The U.S. has imposed a new round of sanctions on six Iranian firms with ties to Iran’s ballistic-missile program, the Treasury Department announced Friday. The sanctions arrived one day after the Iranian state media said Iran had successfully launched an advanced satellite-carrying rocket into space—one that uses much of the same technology as a long-range ballistic missile. Last month, Pentagon experts claimed the rocket used Thursday—known as the Simorgh—could “shorten a pathway” to developing an intercontinental ballistic missile (ICBM).
With these concerns in mind, the U.S. State Department said Thursday that Iran’s test launch violated UN Security Council resolutions, as well as the spirit of the Joint Comprehensive Plan of Action (JCPOA), a 2015 nuclear agreement between Iran, the U.S., and five other world powers.
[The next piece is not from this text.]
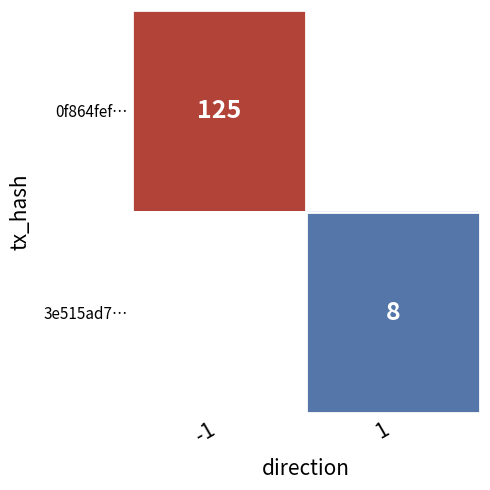

The 3e515ad7… series shows 4 at 1. True or false?

False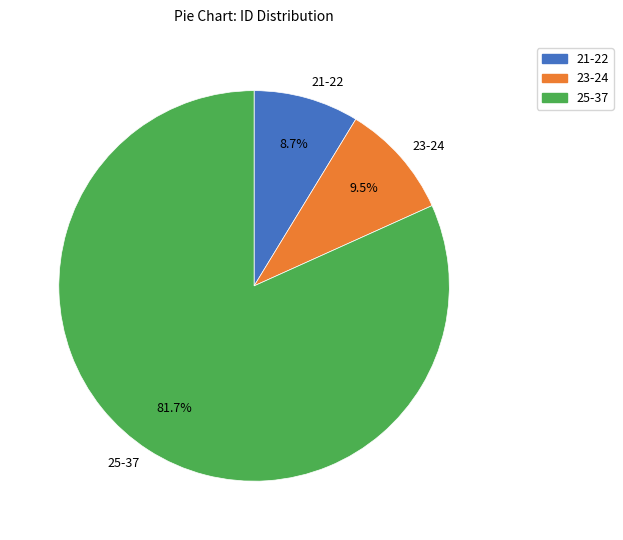

What portion of the pie excludes 23-24?

90.5%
Under the agreement, the U.S. administration is required to report to Congress on the status of Iran’s nuclear program every 90 days. A day before the rocket launch, Trump warned Iran that it could face “big, big problems” if it violated the deal.
While announcing the sanctions on Friday, Treasury Secretary Steven Mnuchin called the rocket launch “provocative,” adding that the U.S. held “deep concerns with Iran’s continued development and testing of ballistic missiles.” All six firms sanctioned on Friday are either owned or controlled by the Shahid Hemmat Industrial Group, an organization described by Treasury Department as “central” to the Iranian missile program. The department said the firms are responsible for manufacturing missile components—including liquid propellant, airframes, engines, and guidance and control systems—and conducting missile-related research.